§ YOUR OBJECTIVE
Copy every line of text from the rows below verbatim, and omit the pictures from your answer.

§ INPUT MATERIAL
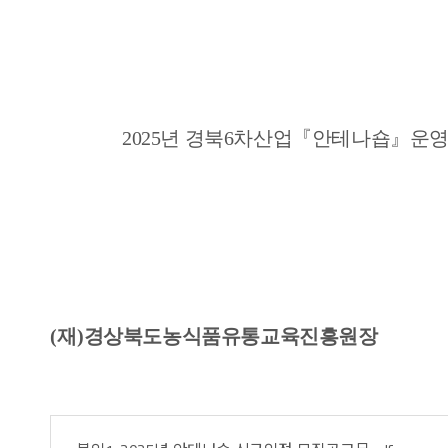
2025
년 경북
6
차산업
『
안테나숍
』
운영
(
재
)
경상북도농식품유통교육진흥원장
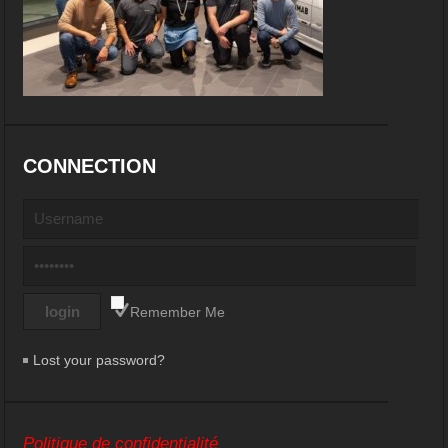
CONNECTION
Remember Me
Lost your password?
Politique de confidentialité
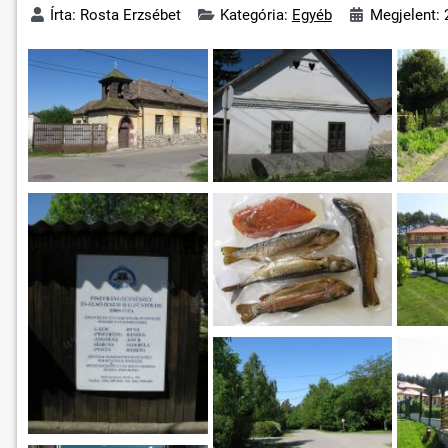
Írta:
Rosta Erzsébet
Kategória:
Egyéb
Megjelent: 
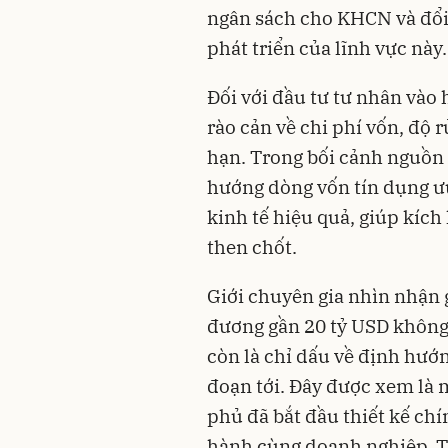
ngân sách cho KHCN và đổi 
phát triển của lĩnh vực này.
Đối với đầu tư tư nhân vào 
rào cản về chi phí vốn, độ r
hạn. Trong bối cảnh nguồn 
hướng dòng vốn tín dụng ưu
kinh tế hiệu quả, giúp kích
then chốt.
Giới chuyên gia nhìn nhận 
đương gần 20 tỷ USD không 
còn là chỉ dấu về định hướ
đoạn tới. Đây được xem là m
phủ đã bắt đầu thiết kế ch
hành cùng doanh nghiệp. T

§ EXERCISE ANSWER
2025
년 경북
6
차산업
『
안테나숍
』
운영
(
재
)
경상북도농식품유통교육진흥원장
CONNECTION
Remember Me
Lost your password?
Politique de confidentialité
Írta:
Rosta Erzsébet
Kategória:
Egyéb
Megjelent: 
ngân sách cho KHCN và đổi 
phát triển của lĩnh vực này.
Đối với đầu tư tư nhân vào 
rào cản về chi phí vốn, độ r
hạn. Trong bối cảnh nguồn 
hướng dòng vốn tín dụng ưu
kinh tế hiệu quả, giúp kích
then chốt.
Giới chuyên gia nhìn nhận 
đương gần 20 tỷ USD không 
còn là chỉ dấu về định hướ
đoạn tới. Đây được xem là m
phủ đã bắt đầu thiết kế ch
hành cùng doanh nghiệp. T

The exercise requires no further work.